Sweet and sour pork is such a classic Chinese dish. Once you have all the ingredients together it is, like all these recipes, very quick and easy. The pork is perfect in an air fryer, but if you don’t have one, do not be afraid of cooking the pork it the traditional way in a wok as it is very simple - just get the oil really hot and use a slotted spoon to add and remove the pieces, making sure they are well coated with the batter. Do a few at a time and it doesn't take long. Serves 3-4

Ingredients

For the marinade:

  • 450g lean pork, cut into 2cm cubes

  • 1 tsp ground white pepper

  • 1 tsp salt

  • 2 tbsp corn flour

  • 2 tbsp chinese rice wine

  • 2 tsp sesame oil

For the sauce:

  • 2 tbsp brown sugar

  • 2 tbsp tomato ketchup

  • 2 tbsp rice vinegar (or white vinegar)

  • 1 tbsp brown sauce

  • 1 tbsp chinese rice wine

  • 1 chicken stock cube

  • 2 tbsp sweet chilli sauce

  • juice from a small can unsweetened pineapple pieces (use the pineapple below)

Other ingredients:

  • 1 bell pepper (or 2 different coloured halves), chopped

  • 1 medium, carrot, cut into small sticks

  • 1 medium onion, roughly chopped

  • 2 cloves garlic with a thumb-sized piece of unpeeled ginger, blitzed together

  • pineapple pieces from the tin

For the batter:

  • 1 egg, beaten

  • 4 tbsp corn flour

  • oil for deep frying, if using this method

Recipe

  1. Combine the ingredients for the marinade and leave for several hours.

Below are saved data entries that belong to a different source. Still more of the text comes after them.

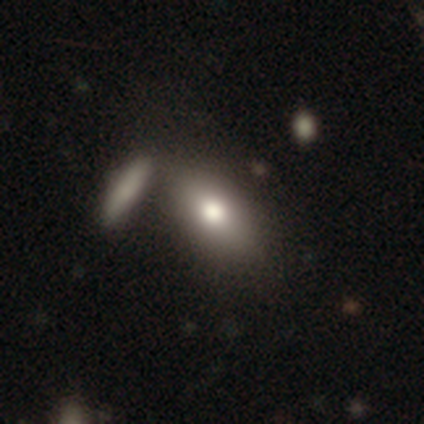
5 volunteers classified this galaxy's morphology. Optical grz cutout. It shows a smooth galaxy with no disk features (80%) that is in between round and cigar-shaped (100%). Merging: none (40%, tied with merger).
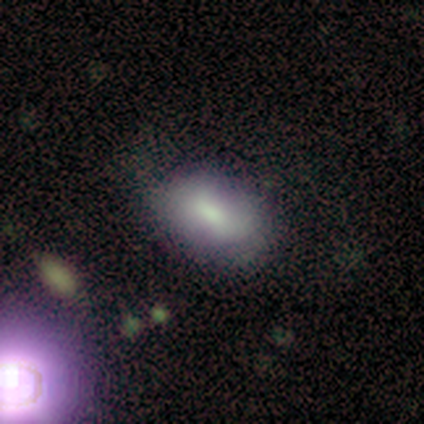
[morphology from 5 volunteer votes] Smooth or featured: smooth — 80% (star or artifact — 20%)
How rounded: in between — 100%
Merging: none — 75% (minor disturbance — 25%)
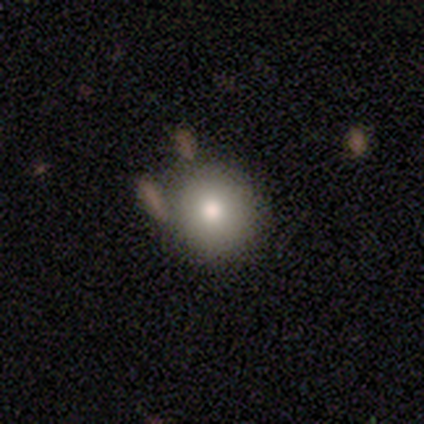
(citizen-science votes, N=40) Smooth or featured? smooth (88%)
How rounded? round (94%)
Merging? none (78%)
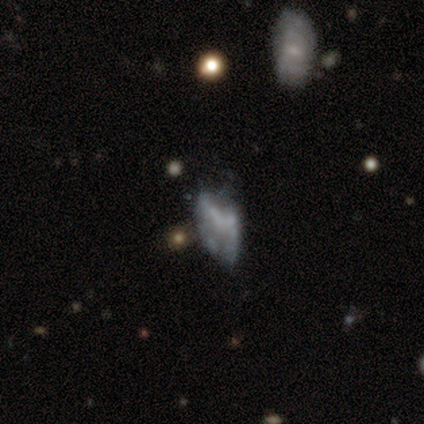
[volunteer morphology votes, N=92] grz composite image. It shows a featured or disk galaxy (52%) with no bar (87%), no spiral arms (93%) and no central bulge (87%). Merging: major disturbance (34%).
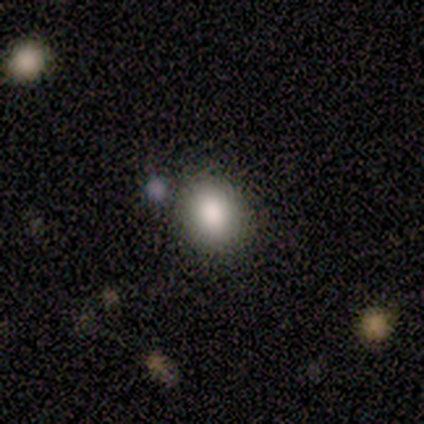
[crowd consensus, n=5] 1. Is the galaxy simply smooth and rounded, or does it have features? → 80% smooth, 20% featured or disk, 0% star or artifact.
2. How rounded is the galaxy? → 75% round, 25% in between, 0% cigar-shaped.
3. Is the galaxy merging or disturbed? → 100% none, 0% minor disturbance, 0% major disturbance, 0% merger.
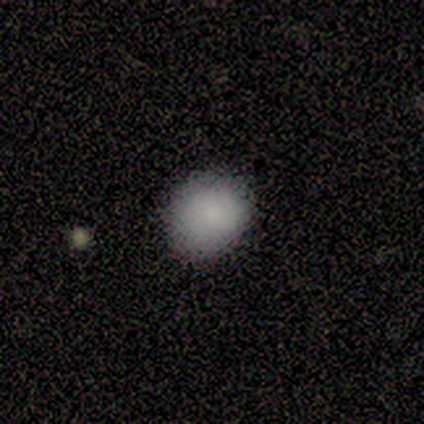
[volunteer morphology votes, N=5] This appears to be a smooth galaxy with no disk features (100%) that is round (80%). Merging: none (60%).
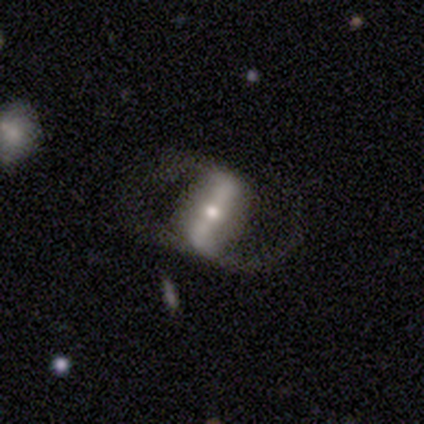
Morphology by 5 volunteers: Q: Smooth or featured?
A: featured or disk (80%); runner-up: smooth (20%)
Q: Edge-on disk?
A: no (100%)
Q: Bar?
A: strong (100%)
Q: Spiral arms?
A: yes (75%); runner-up: no (25%)
Q: Spiral winding?
A: loose (67%); runner-up: medium (33%)
Q: Spiral arm count?
A: 2 (100%)
Q: Bulge size?
A: small (75%); runner-up: moderate (25%)
Q: Merging?
A: none (80%); runner-up: minor disturbance (20%)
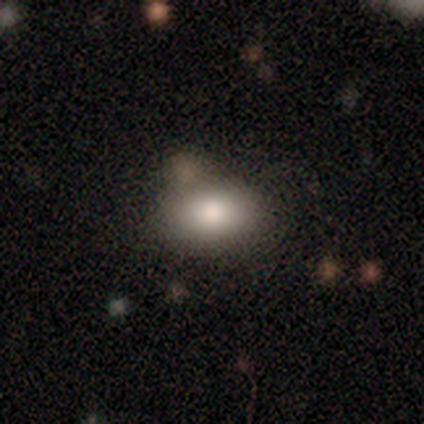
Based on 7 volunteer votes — Smooth or featured? 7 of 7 (100%) said smooth. How rounded? 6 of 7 (86%) said in between. Merging? 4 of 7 (57%) said none.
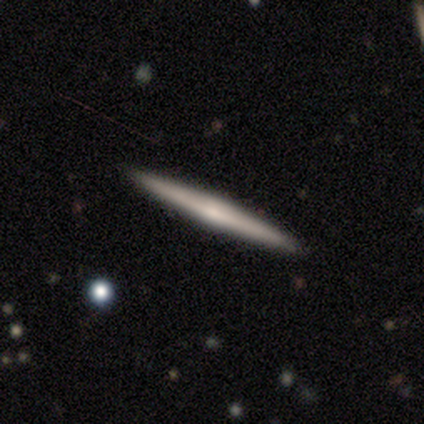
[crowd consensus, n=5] smooth 60%, featured or disk 40%, star or artifact 0%. Down the decision tree: how rounded — cigar-shaped (100%); merging — none (100%).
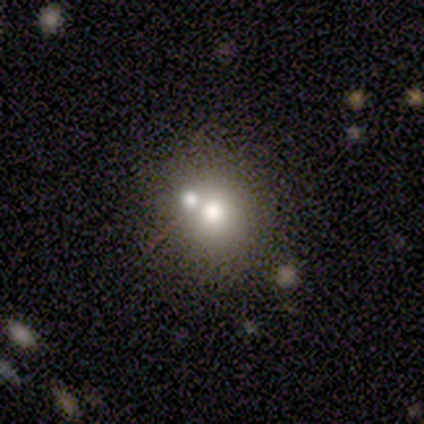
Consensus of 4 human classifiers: Smooth or featured: smooth — 50% (featured or disk — 25%)
How rounded: round — 100%
Merging: merger — 67% (none — 33%)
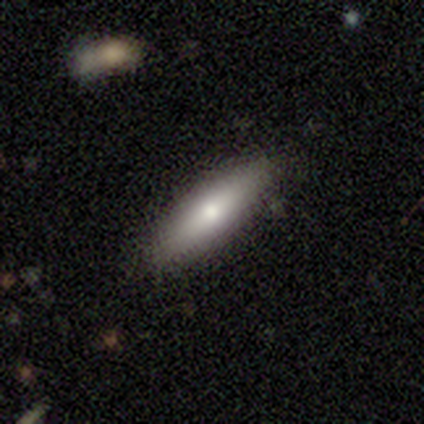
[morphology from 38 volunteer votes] type=smooth (68%); roundness=cigar-shaped (73%); merging=none (80%).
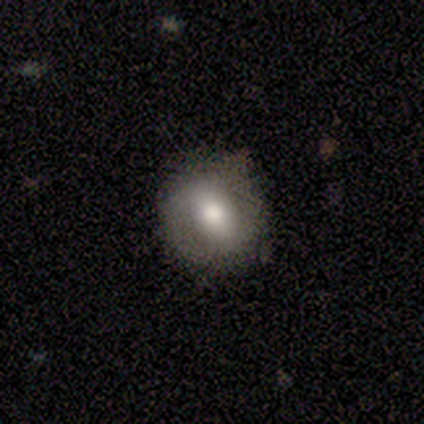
Morphology: type=smooth (62%); roundness=round (64%); merging=none (81%).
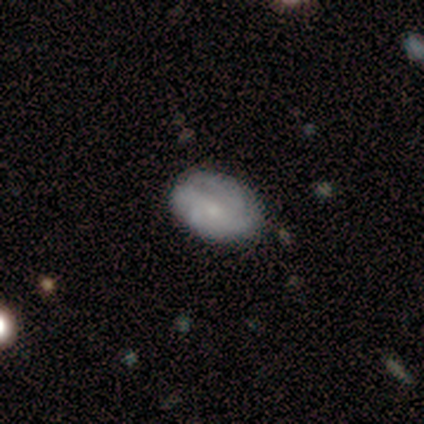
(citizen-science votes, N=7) smooth_or_featured: featured or disk (p=0.71) [alt: smooth p=0.29]
disk_edge_on: no (p=1.00)
bar: no (p=1.00)
has_spiral_arms: yes (p=0.80) [alt: no p=0.20]
spiral_winding: tight (p=1.00)
spiral_arm_count: can't tell (p=0.50) [alt: 4 p=0.25]
bulge_size: small (p=0.80) [alt: moderate p=0.20]
merging: none (p=1.00)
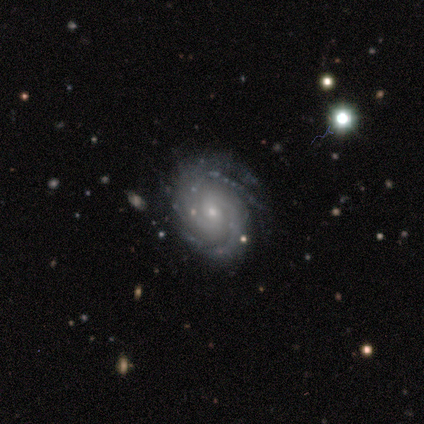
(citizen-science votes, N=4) Smooth or featured? 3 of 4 (75%) said featured or disk. Edge-on disk? 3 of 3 (100%) said no. Bar? 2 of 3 (67%) said weak. Spiral arms? 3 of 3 (100%) said yes. Spiral winding? 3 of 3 (100%) said tight. Spiral arm count? 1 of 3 (33%, tied with 4 and can't tell) said 2. Bulge size? 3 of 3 (100%) said small. Merging? 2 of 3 (67%) said minor disturbance.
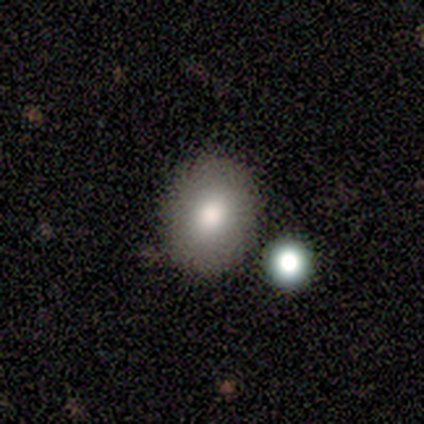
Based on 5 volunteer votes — Morphology: type=smooth (80%); roundness=round (75%); merging=none (60%).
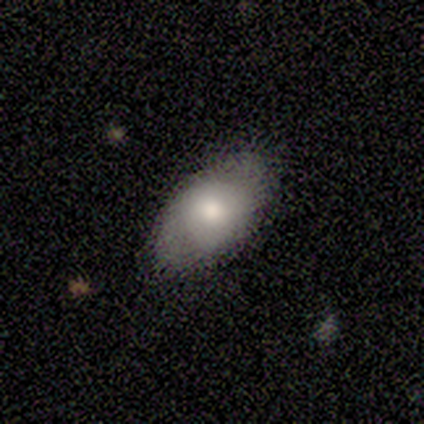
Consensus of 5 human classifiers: Volunteers were most divided on "smooth or featured": smooth: 60%, featured or disk: 20%, star or artifact: 20%. More confident: how rounded — in between (100%); merging — none (75%).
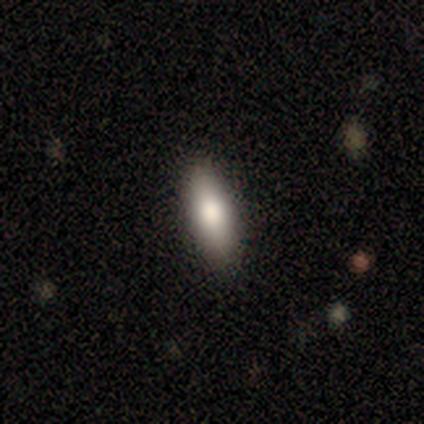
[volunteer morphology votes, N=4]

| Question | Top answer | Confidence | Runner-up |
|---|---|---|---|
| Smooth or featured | smooth | 75% | featured or disk (25%) |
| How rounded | in between | 67% | cigar-shaped (33%) |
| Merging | none | 75% | minor disturbance (25%) |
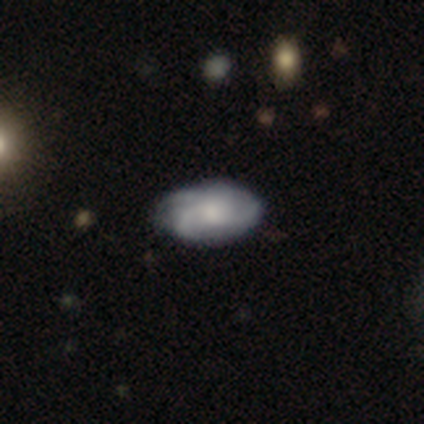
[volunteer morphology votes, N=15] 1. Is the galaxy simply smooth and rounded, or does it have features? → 80% featured or disk, 20% smooth, 0% star or artifact.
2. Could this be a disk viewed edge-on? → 100% no, 0% yes.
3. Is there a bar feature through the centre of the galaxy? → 92% no, 8% weak, 0% strong.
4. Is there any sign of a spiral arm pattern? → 83% yes, 17% no.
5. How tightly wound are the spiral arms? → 50% tight, 40% medium, 10% loose.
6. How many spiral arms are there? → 60% 3, 20% can't tell, 10% 2, 10% 4, 0% 1, 0% more than 4.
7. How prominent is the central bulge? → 50% moderate, 33% small, 8% large, 8% none, 0% dominant.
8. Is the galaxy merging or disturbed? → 80% none, 13% minor disturbance, 7% major disturbance, 0% merger.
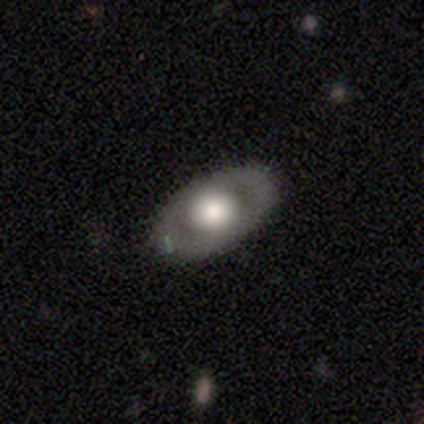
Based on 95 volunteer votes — featured or disk 62%, smooth 35%, star or artifact 3%. Down the decision tree: edge-on disk — no (68%); bar — no (90%); spiral arms — no (80%); bulge size — large (68%); merging — none (82%).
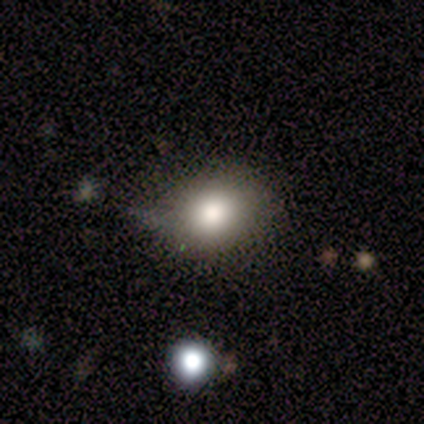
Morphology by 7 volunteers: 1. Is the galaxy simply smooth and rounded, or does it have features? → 86% smooth, 14% star or artifact, 0% featured or disk.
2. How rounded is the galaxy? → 83% round, 17% in between, 0% cigar-shaped.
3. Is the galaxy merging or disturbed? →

  2. Mix together the sauce ingredients.

  3. Add the egg and extra corn flour for the batter to the pork marinade and mix well until sticky.

  4. Heat some oil in a small wok or pan, to a depth of 5cm. When the oil is really hot (drip a bit of batter in it and watch till it rises to the surface and goes golden), fry the pork pieces in about 4 batches, turning over during the cooking process so they are uniformly a golden brown, and place in a medium oven to keep warm.

  5. In a different pan or wok, flash-fry the onion with the garlic and ginger in 1 tbsp oil until the onion is soft. Add the other vegetables and pineapple, cook for a couple of minutes and then add the sauce and bring to the boil. The sauce will thicken.

  6. When ready to serve, place the pork in a serving dish and pour the sauce over.

  7. Serve with plain rice or a simple fried rice.